Problem details
Write out each line of the entries exactly, starting at the first and finishing with the line that contains "An Easy Guide".

((

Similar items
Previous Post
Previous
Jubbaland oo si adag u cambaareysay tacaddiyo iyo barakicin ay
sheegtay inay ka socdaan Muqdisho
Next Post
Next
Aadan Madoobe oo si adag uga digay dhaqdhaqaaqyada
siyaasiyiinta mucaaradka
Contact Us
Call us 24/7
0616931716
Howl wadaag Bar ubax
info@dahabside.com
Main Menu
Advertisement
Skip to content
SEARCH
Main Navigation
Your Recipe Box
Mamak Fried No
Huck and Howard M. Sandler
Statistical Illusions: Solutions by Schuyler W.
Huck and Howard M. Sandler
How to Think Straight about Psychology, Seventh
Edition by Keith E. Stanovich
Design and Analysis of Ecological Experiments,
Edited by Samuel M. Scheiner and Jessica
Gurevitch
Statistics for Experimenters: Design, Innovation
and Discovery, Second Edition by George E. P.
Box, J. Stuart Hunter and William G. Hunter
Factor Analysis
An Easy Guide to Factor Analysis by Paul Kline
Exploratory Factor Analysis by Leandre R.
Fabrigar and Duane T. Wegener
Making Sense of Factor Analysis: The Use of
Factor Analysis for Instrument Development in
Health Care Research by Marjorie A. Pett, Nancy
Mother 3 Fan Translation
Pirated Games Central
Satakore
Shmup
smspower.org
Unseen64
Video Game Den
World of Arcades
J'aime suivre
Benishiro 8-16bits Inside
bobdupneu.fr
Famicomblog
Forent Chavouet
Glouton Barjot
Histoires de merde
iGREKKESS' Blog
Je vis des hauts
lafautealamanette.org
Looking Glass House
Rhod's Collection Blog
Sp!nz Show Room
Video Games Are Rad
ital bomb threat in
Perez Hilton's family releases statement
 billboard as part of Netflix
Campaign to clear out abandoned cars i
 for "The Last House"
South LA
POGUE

))

Answer section
Similar items
Previous Post
Previous
Jubbaland oo si adag u cambaareysay tacaddiyo iyo barakicin ay
sheegtay inay ka socdaan Muqdisho
Next Post
Next
Aadan Madoobe oo si adag uga digay dhaqdhaqaaqyada
siyaasiyiinta mucaaradka
Contact Us
Call us 24/7
0616931716
Howl wadaag Bar ubax
info@dahabside.com
Main Menu
Advertisement
Skip to content
SEARCH
Main Navigation
Your Recipe Box
Mamak Fried No
Huck and Howard M. Sandler
Statistical Illusions: Solutions by Schuyler W.
Huck and Howard M. Sandler
How to Think Straight about Psychology, Seventh
Edition by Keith E. Stanovich
Design and Analysis of Ecological Experiments,
Edited by Samuel M. Scheiner and Jessica
Gurevitch
Statistics for Experimenters: Design, Innovation
and Discovery, Second Edition by George E. P.
Box, J. Stuart Hunter and William G. Hunter
Factor Analysis
An Easy Guide to Factor Analysis by Paul Kline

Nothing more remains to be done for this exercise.